» Exercise objective:
Among the entries below, which lines include the string "down"? Show each one.

» Data section:
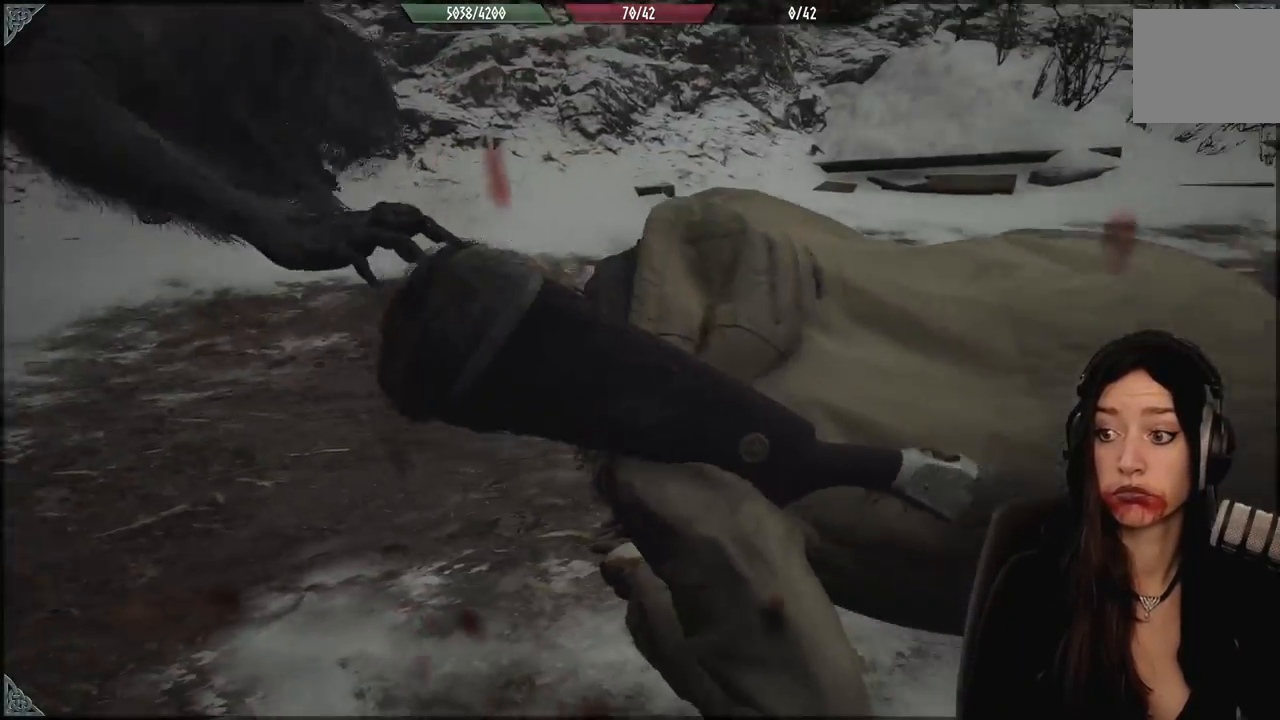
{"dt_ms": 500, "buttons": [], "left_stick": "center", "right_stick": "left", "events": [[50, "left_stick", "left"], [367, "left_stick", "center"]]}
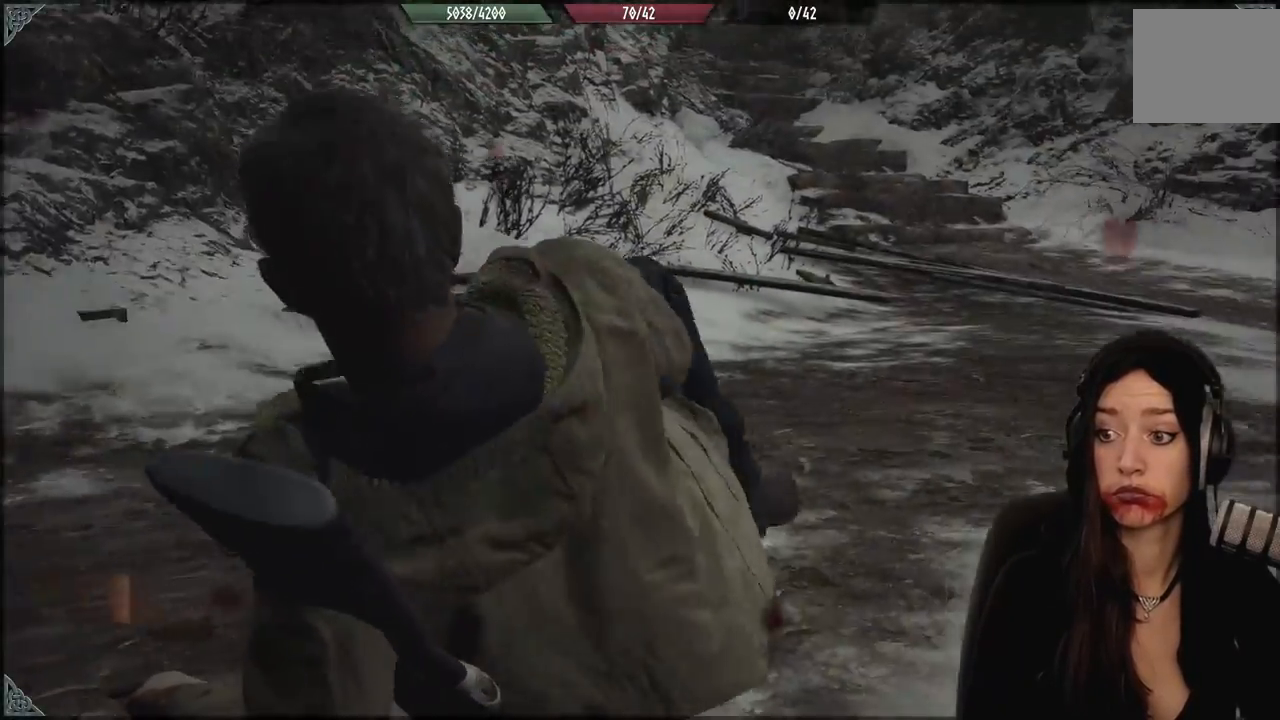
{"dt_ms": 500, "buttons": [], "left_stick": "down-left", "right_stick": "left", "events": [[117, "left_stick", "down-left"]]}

---

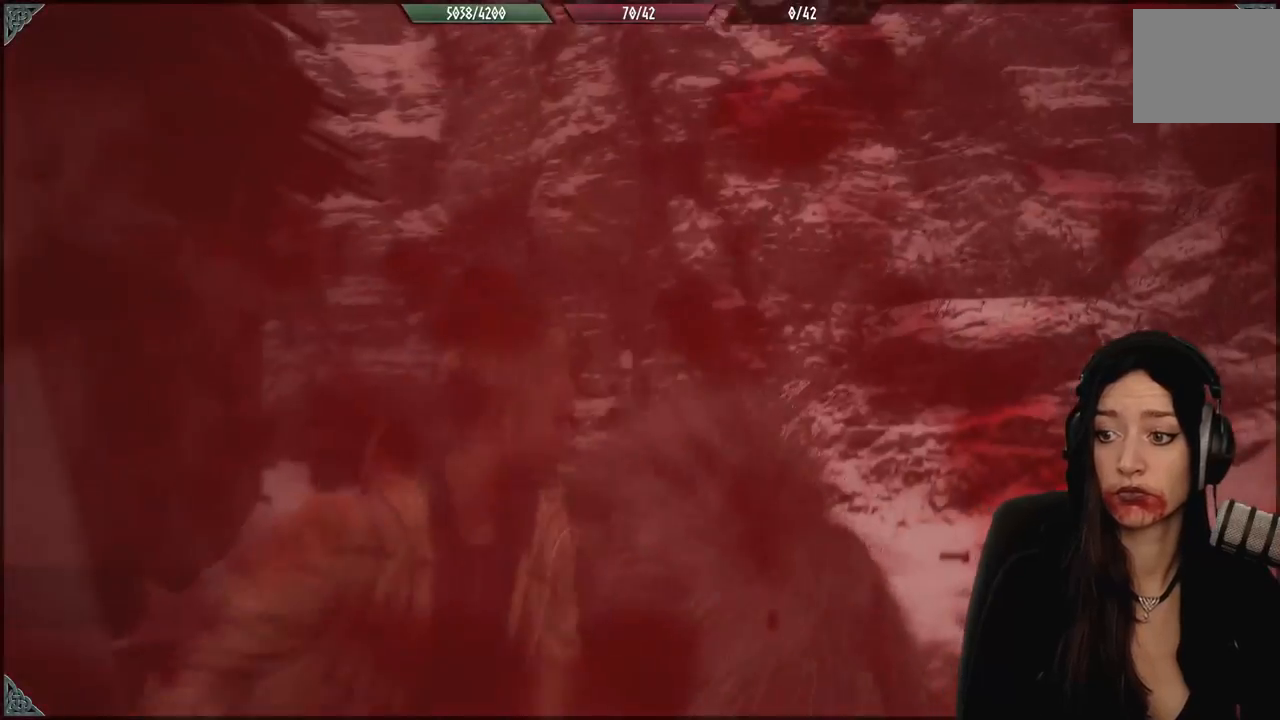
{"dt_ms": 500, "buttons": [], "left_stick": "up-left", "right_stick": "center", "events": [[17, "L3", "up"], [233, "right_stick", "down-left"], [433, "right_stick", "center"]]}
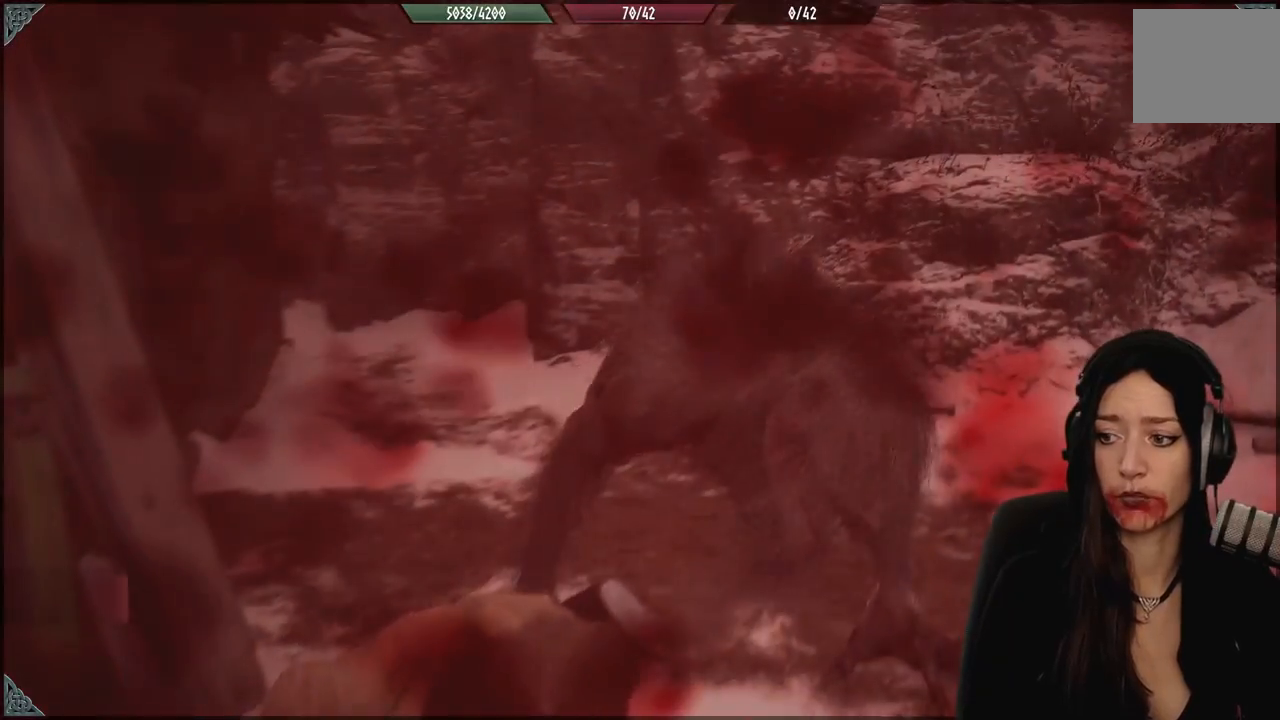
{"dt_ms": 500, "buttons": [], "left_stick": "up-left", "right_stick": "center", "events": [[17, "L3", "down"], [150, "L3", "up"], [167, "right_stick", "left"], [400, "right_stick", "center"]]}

» Output for this task:
{"dt_ms": 500, "buttons": [], "left_stick": "down-left", "right_stick": "left", "events": [[117, "left_stick", "down-left"]]}
{"dt_ms": 500, "buttons": [], "left_stick": "up-left", "right_stick": "center", "events": [[17, "L3", "up"], [233, "right_stick", "down-left"], [433, "right_stick", "center"]]}
{"dt_ms": 500, "buttons": [], "left_stick": "up-left", "right_stick": "center", "events": [[17, "L3", "down"], [150, "L3", "up"], [167, "right_stick", "left"], [400, "right_stick", "center"]]}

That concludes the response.